Reputation: 541
I have two boolean columns A and B in a pandas dataframe, each with missing data (represented by NaN). What I want is to do an AND operation on the two columns, but I want the resulting boolean column to be NaN if either of the original columns is NaN. I have the following table:
A B
0 True True
1 True False
2 False True
3 True NaN
4 NaN NaN
5 NaN False
Now when I do df.A & df.B
I want:
0 True
1 False
2 False
3 NaN
4 NaN
5 False
dtype: bool
but instead I get:
0 True
1 False
2 False
3 True
4 True
5 False
dtype: bool
This behaviour is consistent with np.bool(np.nan) & np.bool(False)
and its permutations, but what I really want is a column that tells me for certain if each row is True for both, or for certain could not be True for both.
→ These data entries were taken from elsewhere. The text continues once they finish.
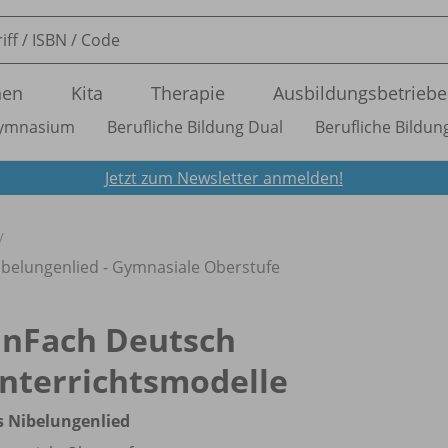
nen
Kita
Therapie
Ausbildungsbetriebe
ymnasium
Berufliche Bildung Dual
Berufliche Bildung
Jetzt zum Newsletter anmelden!
ibelungenlied - Gymnasiale Oberstufe
inFach Deutsch
nterrichtsmodelle
 Nibelungenlied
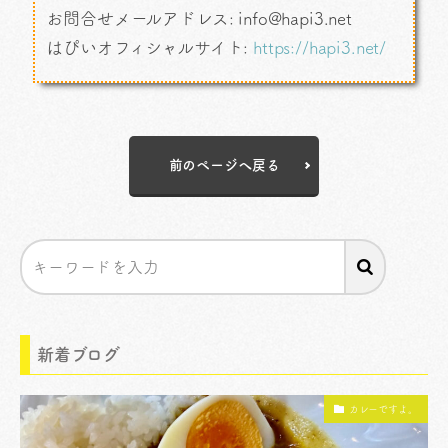
お問合せメールアドレス: info@hapi3.net
はぴいオフィシャルサイト:
https://hapi3.net/
前のページへ戻る
新着ブログ
カレーですよ。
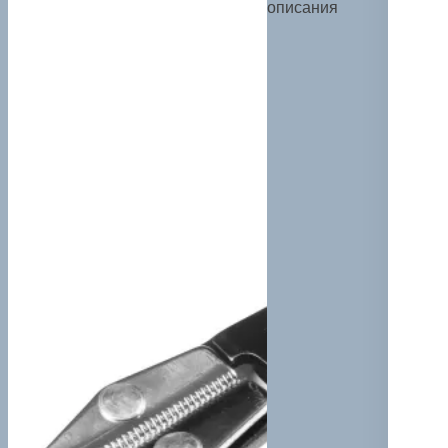
описания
If I know it is True for both, then the result should be True, if I know that it is False for at least one then it should be False, and otherwise I need NaN to show that the datum is missing.
Is there a way to achieve this?
Upvotes: 15
Views: 10495
Reputation: 403030
This operation is directly supported by pandas provided you are using the new Nullable Boolean Type boolean
(not to be confused with the traditional numpy bool
type).
# Setup
df = pd.DataFrame({'A':[True, True, False, True, np.nan, np.nan],
'B':[True, False, True, np.nan, np.nan, False]})
df.dtypes
A object
B object
dtype: object
# A little shortcut to convert the data type to `boolean`
df2 = df.convert_dtypes()
df2.dtypes
A boolean
B boolean
dtype: object
df2['A'] & df2['B']
0 True
1 False
2 False
3 <NA>
4 <NA>
5 False
dtype: boolean
In conclusion, please consider upgrading to pandas 1.0 :-)
Upvotes: 7
Reputation: 153510
Let's use np.logical_and
:
import numpy as np
import pandas as pd
df = pd.DataFrame({'A':[True, True, False, True, np.nan, np.nan],
'B':[True, False, True, np.nan, np.nan, False]})
s = np.logical_and(df['A'],df['B'])
print(s)
Output:
0 True
1 False
2 False
3 NaN
4 NaN
5 False
Name: A, dtype: object
Upvotes: 10